The approach to sentiment classification supported by PredictiveWorks. implements an algorithm proposed by Vivek Narayanan. It is based on a combination of methods like negation handling, word n-grams and feature selection by mutual information results in a significant improvement in accuracy.

Corpus

The training corpus consists of a set of sentiment tokens assigned to a sentiment label.

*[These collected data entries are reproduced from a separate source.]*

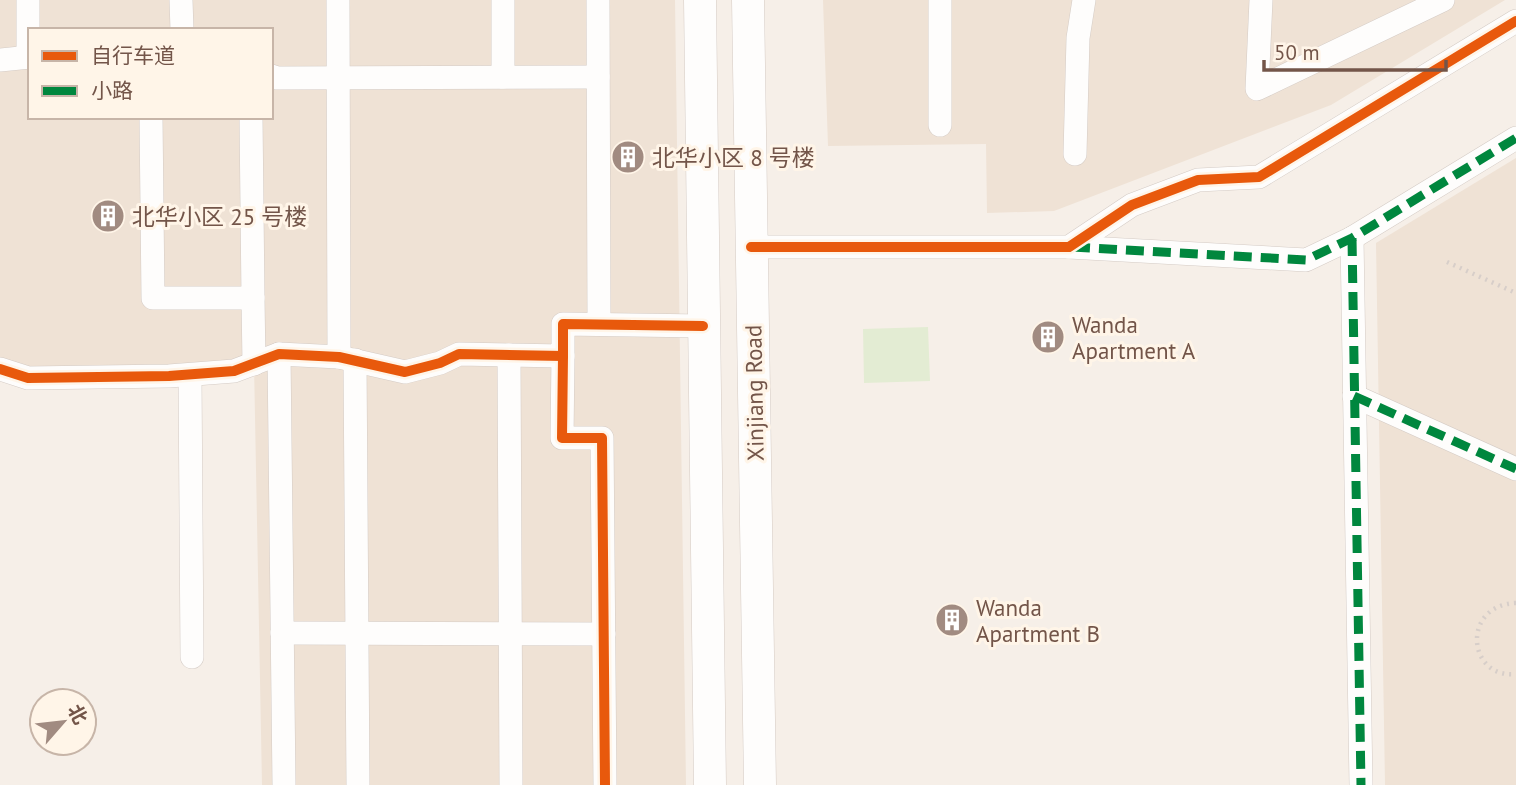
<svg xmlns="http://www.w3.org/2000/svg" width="1516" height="785" viewBox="0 0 1516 785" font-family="'PT Sans','Noto Sans SC',sans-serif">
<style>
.residential{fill:#efe2d5;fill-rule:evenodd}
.green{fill:#e3ecd3}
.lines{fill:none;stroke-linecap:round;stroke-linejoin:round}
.street-casing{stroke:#d4cbc5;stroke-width:24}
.secondary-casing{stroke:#d5cbc4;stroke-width:33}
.path{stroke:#d7cec9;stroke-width:4.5;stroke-dasharray:2 5;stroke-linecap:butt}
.street{stroke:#fefdfc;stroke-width:23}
.secondary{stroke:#fefdfc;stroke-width:32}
.quiet{stroke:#00873e;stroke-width:9;stroke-dasharray:18 9;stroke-linecap:butt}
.cycleway-casing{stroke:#fff5e8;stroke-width:15}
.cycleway{stroke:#e8590c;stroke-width:10}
.labels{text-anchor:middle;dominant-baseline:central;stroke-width:6;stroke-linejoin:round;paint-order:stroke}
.poi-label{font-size:23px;fill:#735549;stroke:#fff5e8;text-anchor:start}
.street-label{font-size:23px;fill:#735549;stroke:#fff5e8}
</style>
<rect width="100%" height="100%" fill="#f6efe8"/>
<g class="residential">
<path d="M0,0h675l11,785h-424l-8,-421 -254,5zM30,30h241v87h-241z"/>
<path d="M823,0h682l-174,105 -277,106 -67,2 -1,-69 -158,2z"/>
<path d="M1516,158v627h-131l-9,-542z"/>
</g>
<path class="green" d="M928,327l2,54 -66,2 -1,-54z"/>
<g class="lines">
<defs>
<g id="street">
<path d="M181,0l1,30"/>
<path d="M338,0l1,357"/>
<path d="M503,0v77"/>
<path d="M598,0l1,324"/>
<path d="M940,0v125"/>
<path d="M1261,0l-4,89 186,-89"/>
<path d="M28,57v-57"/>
<path d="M0,60l30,-3"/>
<path d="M271,76l6,2 321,-1"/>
<path d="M151,117l2,181h100l1,66"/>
<path d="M251,117l2,181"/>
<path d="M1075,154l3,-116 6,-38"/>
<path d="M1352,238l9,547"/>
<path d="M751,247h318l63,-42 66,-25 61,-3 257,-156"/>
<path d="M1069,247l237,13 46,-22 164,-100"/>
<path d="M279,354l5,431"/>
<path d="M509,355l2,430"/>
<path d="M563,356l-1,82h40l3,347"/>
<path d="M355,360l3,425"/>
<path d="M0,369l28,9 141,-2 65,-5 45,-17 60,3 66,15 35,-9 19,-9 104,2v-32l140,2"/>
<path d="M190,375l2,282"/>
<path d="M1354,396l162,73"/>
<path d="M282,633l322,1"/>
</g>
<g id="secondary">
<path d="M700,0l10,785"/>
<path d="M748,0l12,785"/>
</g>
</defs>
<use href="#street" class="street-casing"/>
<use href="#secondary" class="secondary-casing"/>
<g class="path">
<path d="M1447,262l69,31"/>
<path d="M1516,603c-55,2 -49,76 0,71"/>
</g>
<use href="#street" class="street"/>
<use href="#secondary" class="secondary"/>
<g class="quiet">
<path d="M1352,238l9,547"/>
<path d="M1072,247l234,13 46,-22 164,-100"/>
<path d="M1354,396l162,73"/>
</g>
<defs>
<g id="cycleway">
<path d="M751,247h318l63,-42 66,-25 61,-3 257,-156"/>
<path d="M563,356l-1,82h40l3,347"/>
<path d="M0,369l28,9 141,-2 65,-5 45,-17 60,3 66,15 35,-9 19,-9 104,2v-32l140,2"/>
</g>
</defs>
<use href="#cycleway" class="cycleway-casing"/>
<use href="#cycleway" class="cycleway"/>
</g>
<defs>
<symbol id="building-disc" viewBox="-11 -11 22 22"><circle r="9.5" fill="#a18b81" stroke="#fff5e8"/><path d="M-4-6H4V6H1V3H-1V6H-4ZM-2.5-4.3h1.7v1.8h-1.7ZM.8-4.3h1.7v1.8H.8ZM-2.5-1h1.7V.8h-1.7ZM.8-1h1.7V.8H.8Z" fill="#fff"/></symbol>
</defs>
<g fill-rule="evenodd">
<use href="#building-disc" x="609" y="138" width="38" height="38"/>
<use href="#building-disc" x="89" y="197" width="38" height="38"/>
<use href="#building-disc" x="1029" y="318" width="38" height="38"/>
<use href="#building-disc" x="933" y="601" width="38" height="38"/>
</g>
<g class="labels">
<g class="poi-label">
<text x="652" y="157">北华小区 8 号楼</text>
<text x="132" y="216">北华小区 25 号楼</text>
<text x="1072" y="324">Wanda<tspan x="1072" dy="26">Apartment A</tspan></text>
<text x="976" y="607">Wanda<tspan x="976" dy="26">Apartment B</tspan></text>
</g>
<g class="street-label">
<text transform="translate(754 393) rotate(-91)">Xinjiang Road</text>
</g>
</g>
<rect x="28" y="28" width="245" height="91" fill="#fff5e8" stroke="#c7b5a8" stroke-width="2"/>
<rect x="42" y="51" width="35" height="10" fill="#e8590c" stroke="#c7b5a8" stroke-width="2"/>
<text x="91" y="63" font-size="21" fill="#735549">自行车道</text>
<rect x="42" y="86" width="35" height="10" fill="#00873e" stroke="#c7b5a8" stroke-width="2"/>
<text x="91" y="98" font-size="21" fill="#735549">小路</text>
<g transform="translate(63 722) rotate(62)"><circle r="33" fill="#fff5e8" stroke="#c7b5a8" stroke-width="2"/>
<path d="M0-5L12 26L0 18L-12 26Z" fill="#a18b81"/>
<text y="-10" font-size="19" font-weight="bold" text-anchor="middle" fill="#735549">北</text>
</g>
<path d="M1264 60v10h182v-10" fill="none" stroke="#735549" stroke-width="3.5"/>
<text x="1274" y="60" font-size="21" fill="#735549" stroke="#fff5e8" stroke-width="5" paint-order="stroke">50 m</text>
</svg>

Token set and assigned label have to be provided line by line as shown below:

positive -> amazing voice acting
negative -> horrible acting
negative -> very bad
positive -> very fantastic

Plugins

SentimentBuilder

@Plugin(type = SparkSink.PLUGIN_TYPE)
@Name("SentimentBuilder")
@Description("A building stage for a Sentiment Analysis model based on the sentiment algorithm "
	+ "introduced by Vivek Narayanan. The training corpus comprises a labeled set of sentiment "
	+ "tokens.")
public class SentimentBuilder extends TextSink {

    ...

}

Parameters

Model Name The unique name of the Sentiment model.
Corpus Field The name of the field in the input schema that contains the labeled sentiment tokens.
Sentiment Delimiter The delimiter to separate labels and associated tokens in the corpus. Default is '->'.
Data Split The split of the dataset into train & test data, e.g. 80:20. Default is 90:10.

Sentiment


@Plugin(type = SparkCompute.PLUGIN_TYPE)
@Name("Sentiment")
@Description("A transformation stage that predicts sentiment labels (positive or negative) for "
	+ "text documents, leveraging a trained Sentiment Analysis model.")
public class Sentiment extends TextCompute {

    ...

}

Parameters

Model Name The unique name of the LDA model.
Embedding Name The unique name of a trained Word2Vec embedding model.
Text Field The name of the field in the input schema that contains the text document.
Pooling Strategy The pooling strategy how to merge word embedings into document embeddings. Supported values are 'average' and 'sum'. Default is 'average'.
Topic Field The name of the field in the output schema that contains the prediction result.
Topic Strategy The indicator to determine whether the trained LDA model is used to predict a topic label or vector. Supported values are 'label' & 'vector'. Default is 'vector'.